Online college applications: Less paper, less stress!
By Sarah Klein
Most of senior year of high school is supposed to be fun—think prom, graduation parties, and senior skip day. But the pressure and stress of the college application process can be a dark cloud for many teens.
Luckily, the process is becoming infinitely simpler, thanks to online applications. Forget filling out endless forms, worrying about meeting deadlines by snail mail, or a guidance counselor forgetting to slip an extra transcript into the envelope. Instead, the application is on its way with the click of the mouse!
Perhaps the simplest online approach is the Common Application, a standard set of application forms accepted at a majority of colleges and universities in 45 states and Washington D.C. Member schools range from religious institutions, to state colleges, to the Ivy League.

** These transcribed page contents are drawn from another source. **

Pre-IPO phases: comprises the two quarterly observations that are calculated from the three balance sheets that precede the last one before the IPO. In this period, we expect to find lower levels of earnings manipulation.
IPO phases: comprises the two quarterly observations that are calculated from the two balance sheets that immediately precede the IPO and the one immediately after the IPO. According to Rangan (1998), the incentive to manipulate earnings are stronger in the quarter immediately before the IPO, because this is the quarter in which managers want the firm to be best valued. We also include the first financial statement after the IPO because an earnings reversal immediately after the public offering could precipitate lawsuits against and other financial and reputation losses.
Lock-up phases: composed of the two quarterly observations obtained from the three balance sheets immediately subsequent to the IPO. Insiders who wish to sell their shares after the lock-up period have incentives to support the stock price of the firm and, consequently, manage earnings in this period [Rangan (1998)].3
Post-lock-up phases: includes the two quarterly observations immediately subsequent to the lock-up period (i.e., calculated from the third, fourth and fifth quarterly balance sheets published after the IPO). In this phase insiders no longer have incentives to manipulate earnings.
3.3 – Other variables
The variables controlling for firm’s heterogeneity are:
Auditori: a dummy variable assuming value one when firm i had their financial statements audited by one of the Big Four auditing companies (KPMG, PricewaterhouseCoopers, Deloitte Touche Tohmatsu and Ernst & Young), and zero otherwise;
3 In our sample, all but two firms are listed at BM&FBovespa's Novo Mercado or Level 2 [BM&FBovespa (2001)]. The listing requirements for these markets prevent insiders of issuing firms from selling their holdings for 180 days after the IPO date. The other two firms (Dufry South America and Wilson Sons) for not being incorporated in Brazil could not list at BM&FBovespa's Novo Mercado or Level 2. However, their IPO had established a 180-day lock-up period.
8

The Common App was first available for applications for the 1998-1999 academic year, when the organization had 191 members, not all of whom accepted the application virtually. By the 2006-2007 academic year, all 298 members were required to accept the Common App online. Today, there are 346 members and the site handles over 1.4 million Common Apps annually!

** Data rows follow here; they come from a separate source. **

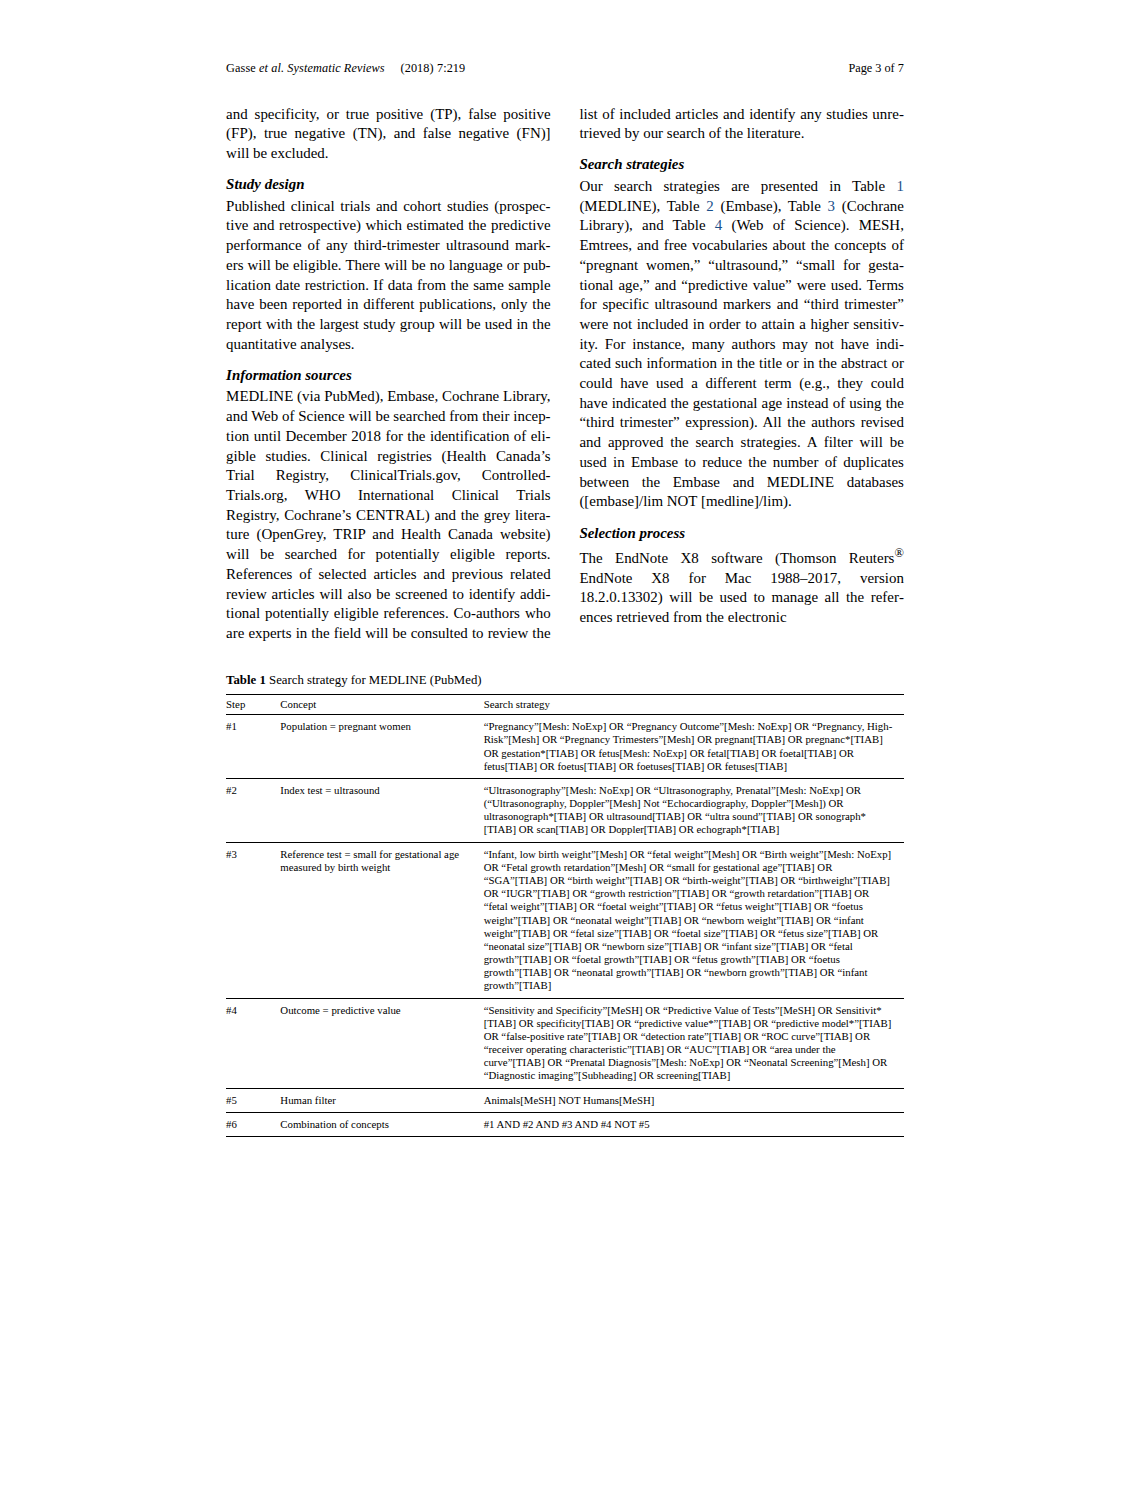Gasse et al. Systematic Reviews (2018) 7:219
Page 3 of 7
and specificity, or true positive (TP), false positive (FP), true negative (TN), and false negative (FN)] will be excluded.
Study design
Published clinical trials and cohort studies (prospective and retrospective) which estimated the predictive performance of any third-trimester ultrasound markers will be eligible. There will be no language or publication date restriction. If data from the same sample have been reported in different publications, only the report with the largest study group will be used in the quantitative analyses.
Information sources
MEDLINE (via PubMed), Embase, Cochrane Library, and Web of Science will be searched from their inception until December 2018 for the identification of eligible studies. Clinical registries (Health Canada’s Trial Registry, ClinicalTrials.gov, Controlled-Trials.org, WHO International Clinical Trials Registry, Cochrane’s CENTRAL) and the grey literature (OpenGrey, TRIP and Health Canada website) will be searched for potentially eligible reports. References of selected articles and previous related review articles will also be screened to identify additional potentially eligible references. Co-authors who are experts in the field will be consulted to review the list of included articles and identify any studies unretrieved by our search of the literature.
Search strategies
Our search strategies are presented in Table 1 (MEDLINE), Table 2 (Embase), Table 3 (Cochrane Library), and Table 4 (Web of Science). MESH, Emtrees, and free vocabularies about the concepts of “pregnant women,” “ultrasound,” “small for gestational age,” and “predictive value” were used. Terms for specific ultrasound markers and “third trimester” were not included in order to attain a higher sensitivity. For instance, many authors may not have indicated such information in the title or in the abstract or could have used a different term (e.g., they could have indicated the gestational age instead of using the “third trimester” expression). All the authors revised and approved the search strategies. A filter will be used in Embase to reduce the number of duplicates between the Embase and MEDLINE databases ([embase]/lim NOT [medline]/lim).
Selection process
The EndNote X8 software (Thomson Reuters® EndNote X8 for Mac 1988–2017, version 18.2.0.13302) will be used to manage all the references retrieved from the electronic
Table 1 Search strategy for MEDLINE (PubMed)
| Step | Concept | Search strategy |
| --- | --- | --- |
| #1 | Population = pregnant women | “Pregnancy”[Mesh: NoExp] OR “Pregnancy Outcome”[Mesh: NoExp] OR “Pregnancy, High-Risk”[Mesh] OR “Pregnancy Trimesters”[Mesh] OR pregnant[TIAB] OR pregnanc*[TIAB] OR gestation*[TIAB] OR fetus[Mesh: NoExp] OR fetal[TIAB] OR foetal[TIAB] OR fetus[TIAB] OR foetus[TIAB] OR foetuses[TIAB] OR fetuses[TIAB] |
| #2 | Index test = ultrasound | “Ultrasonography”[Mesh: NoExp] OR “Ultrasonography, Prenatal”[Mesh: NoExp] OR (“Ultrasonography, Doppler”[Mesh] Not “Echocardiography, Doppler”[Mesh]) OR ultrasonograph*[TIAB] OR ultrasound[TIAB] OR “ultra sound”[TIAB] OR sonograph*[TIAB] OR scan[TIAB] OR Doppler[TIAB] OR echograph*[TIAB] |
| #3 | Reference test = small for gestational age measured by birth weight | “Infant, low birth weight”[Mesh] OR “fetal weight”[Mesh] OR “Birth weight”[Mesh: NoExp] OR “Fetal growth retardation”[Mesh] OR “small for gestational age”[TIAB] OR “SGA”[TIAB] OR “birth weight”[TIAB] OR “birth-weight”[TIAB] OR “birthweight”[TIAB] OR “IUGR”[TIAB] OR “growth restriction”[TIAB] OR “growth retardation”[TIAB] OR “fetal weight”[TIAB] OR “foetal weight”[TIAB] OR “fetus weight”[TIAB] OR “foetus weight”[TIAB] OR “neonatal weight”[TIAB] OR “newborn weight”[TIAB] OR “infant weight”[TIAB] OR “fetal size”[TIAB] OR “foetal size”[TIAB] OR “fetus size”[TIAB] OR “neonatal size”[TIAB] OR “newborn size”[TIAB] OR “infant size”[TIAB] OR “fetal growth”[TIAB] OR “foetal growth”[TIAB] OR “fetus growth”[TIAB] OR “foetus growth”[TIAB] OR “neonatal growth”[TIAB] OR “newborn growth”[TIAB] OR “infant growth”[TIAB] |
| #4 | Outcome = predictive value | “Sensitivity and Specificity”[MeSH] OR “Predictive Value of Tests”[MeSH] OR Sensitivit*[TIAB] OR specificity[TIAB] OR “predictive value*”[TIAB] OR “predictive model*”[TIAB] OR “false-positive rate”[TIAB] OR “detection rate”[TIAB] OR “ROC curve”[TIAB] OR “receiver operating characteristic”[TIAB] OR “AUC”[TIAB] OR “area under the curve”[TIAB] OR “Prenatal Diagnosis”[Mesh: NoExp] OR “Neonatal Screening”[Mesh] OR “Diagnostic imaging”[Subheading] OR screening[TIAB] |
| #5 | Human filter | Animals[MeSH] NOT Humans[MeSH] |
| #6 | Combination of concepts | #1 AND #2 AND #3 AND #4 NOT #5 |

Even if a school does not accept the Common App, chances are it has its own online application. Some schools even require students to apply online. The first undergraduate program to do so was West Virginia Wesleyan College in 2000. (Before 2000, most schools shied away from such a requirement in the fear that it would discourage applicants without Internet access.)
Today, the majority of schools require online applications, although it is hard to know exactly how many. Some schools no longer offer custom paper applications, but will still accept the paper Common App. Be sure to check each school’s website for its individual application requirements.
And don’t forget that good old pen and paper can still come in handy. Before applying online, it may help your child to print out a copy of the application to draft his or her answers by hand first. After clicking send, you should print out a copy of the confirmation page that the college has received the application to keep on file.